_Assignment_. Copy out each line of the data that contains "speech".

_Excerpted data_.
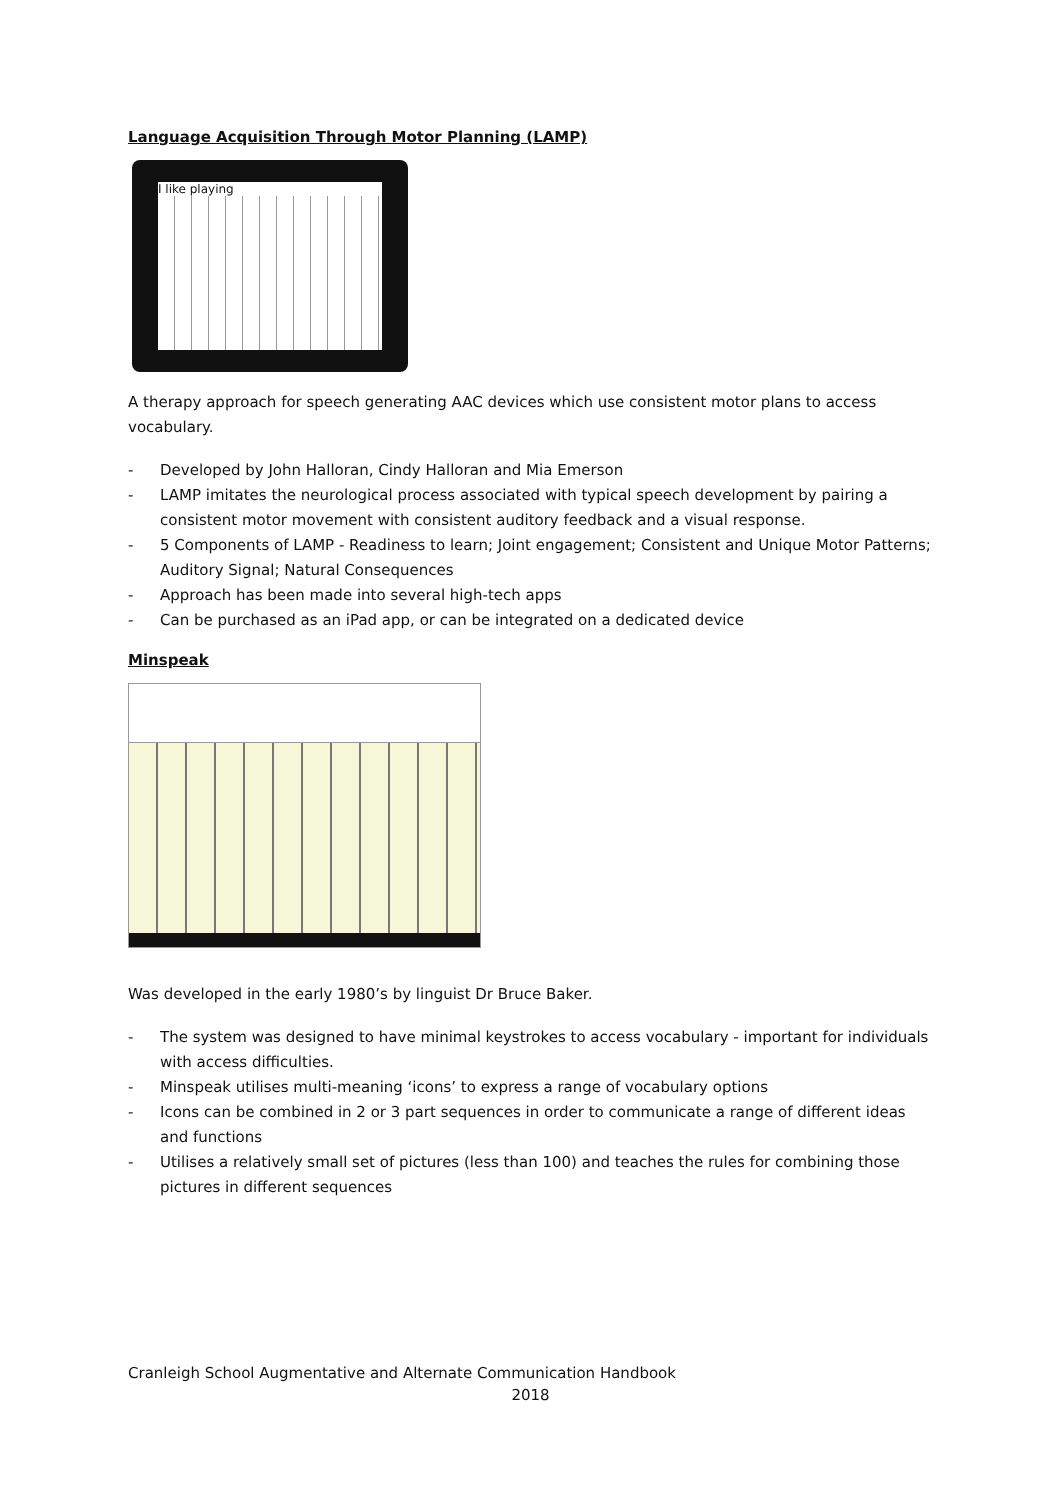Language Acquisition Through Motor Planning (LAMP)
I like playing
A therapy approach for speech generating AAC devices which use consistent motor plans to access vocabulary.
- Developed by John Halloran, Cindy Halloran and Mia Emerson
- LAMP imitates the neurological process associated with typical speech development by pairing a consistent motor movement with consistent auditory feedback and a visual response.
- 5 Components of LAMP - Readiness to learn; Joint engagement; Consistent and Unique Motor Patterns; Auditory Signal; Natural Consequences
- Approach has been made into several high-tech apps
- Can be purchased as an iPad app, or can be integrated on a dedicated device
Minspeak
Was developed in the early 1980’s by linguist Dr Bruce Baker.
- The system was designed to have minimal keystrokes to access vocabulary - important for individuals with access difficulties.
- Minspeak utilises multi-meaning ‘icons’ to express a range of vocabulary options
- Icons can be combined in 2 or 3 part sequences in order to communicate a range of different ideas and functions
- Utilises a relatively small set of pictures (less than 100) and teaches the rules for combining those pictures in different sequences
Cranleigh School Augmentative and Alternate Communication Handbook
2018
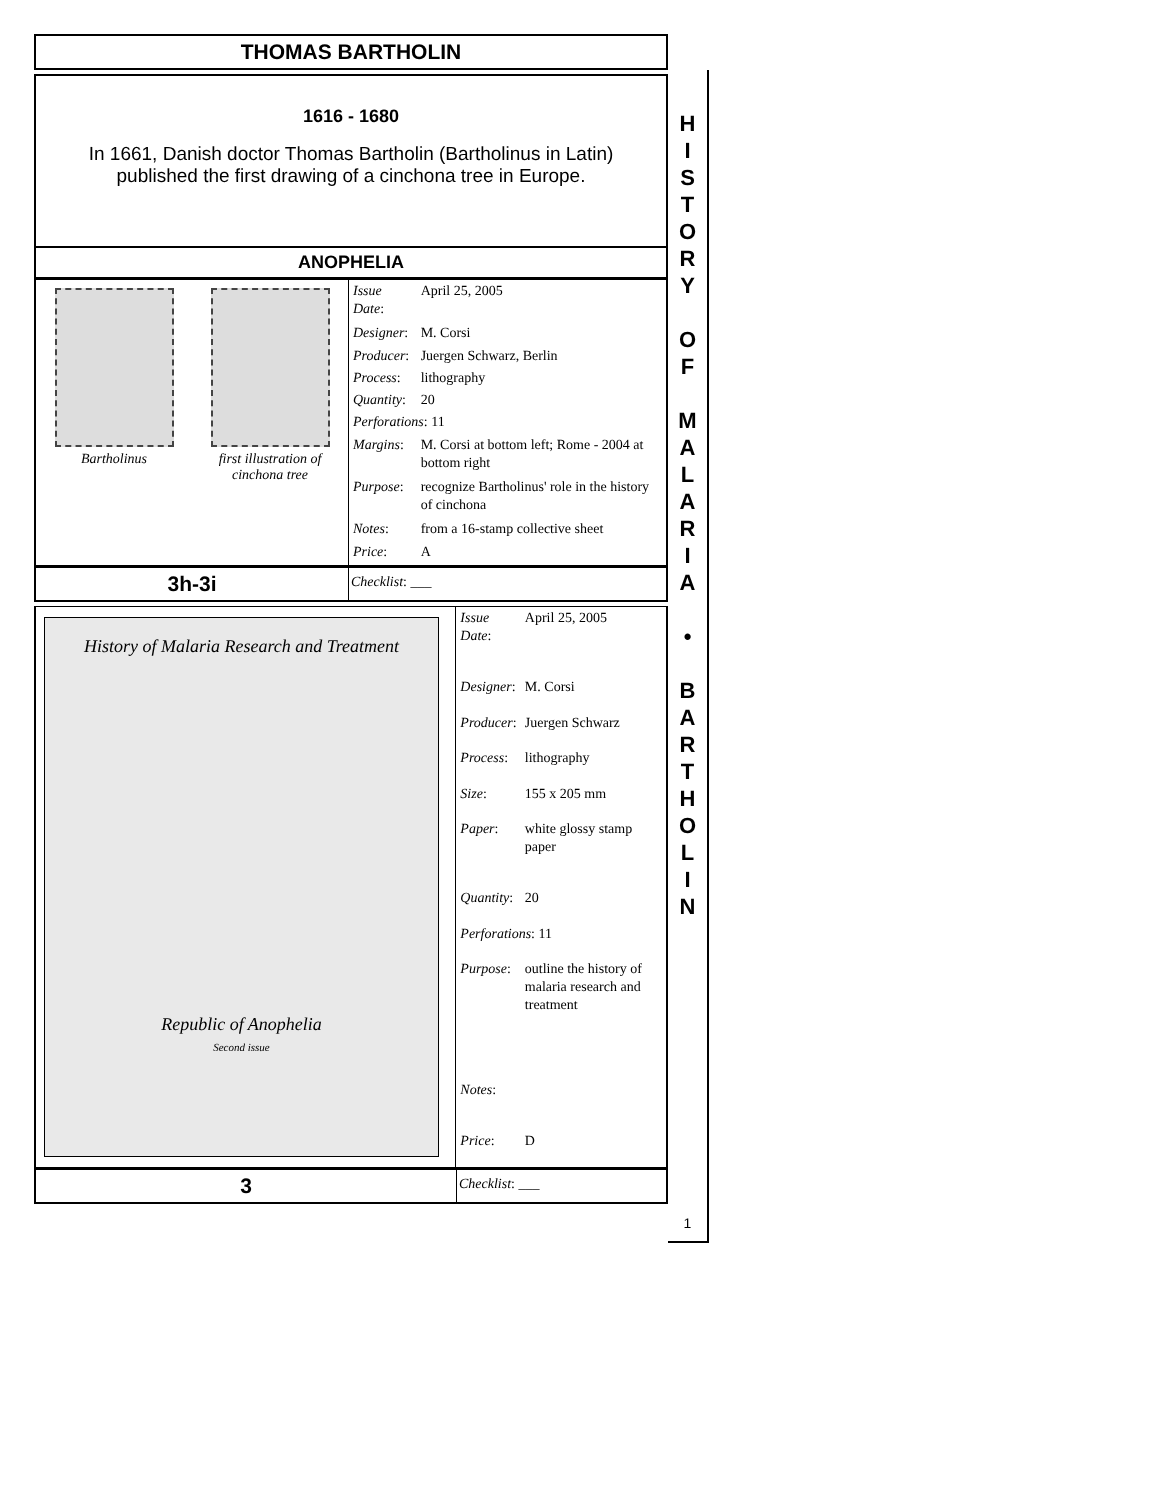THOMAS BARTHOLIN
1616 - 1680
In 1661, Danish doctor Thomas Bartholin (Bartholinus in Latin)
published the first drawing of a cinchona tree in Europe.
ANOPHELIA
Bartholinus first illustration of cinchona tree
| Issue Date : | April 25, 2005 |
| Designer : | M. Corsi |
| Producer : | Juergen Schwarz, Berlin |
| Process : | lithography |
| Quantity : | 20 |
| Perforations : 11 | |
| Margins : | M. Corsi at bottom left; Rome - 2004 at bottom right |
| Purpose : | recognize Bartholinus' role in the history of cinchona |
| Notes : | from a 16-stamp collective sheet |
| Price : | A |
3h-3i
Checklist: ___
History of Malaria Research and Treatment
Republic of Anophelia
Second issue
| Issue Date : | April 25, 2005 |
| Designer : | M. Corsi |
| Producer : | Juergen Schwarz |
| Process : | lithography |
| Size : | 155 x 205 mm |
| Paper : | white glossy stamp paper |
| Quantity : | 20 |
| Perforations : 11 | |
| Purpose : | outline the history of malaria research and treatment |
| Notes : | |
| Price : | D |
3
Checklist: ___
H
I
S
T
O
R
Y
O
F
M
A
L
A
R
I
A
•
B
A
R
T
H
O
L
I
N
1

_Exercise response_.
A therapy approach for speech generating AAC devices which use consistent motor plans to access vocabulary.
- LAMP imitates the neurological process associated with typical speech development by pairing a consistent motor movement with consistent auditory feedback and a visual response.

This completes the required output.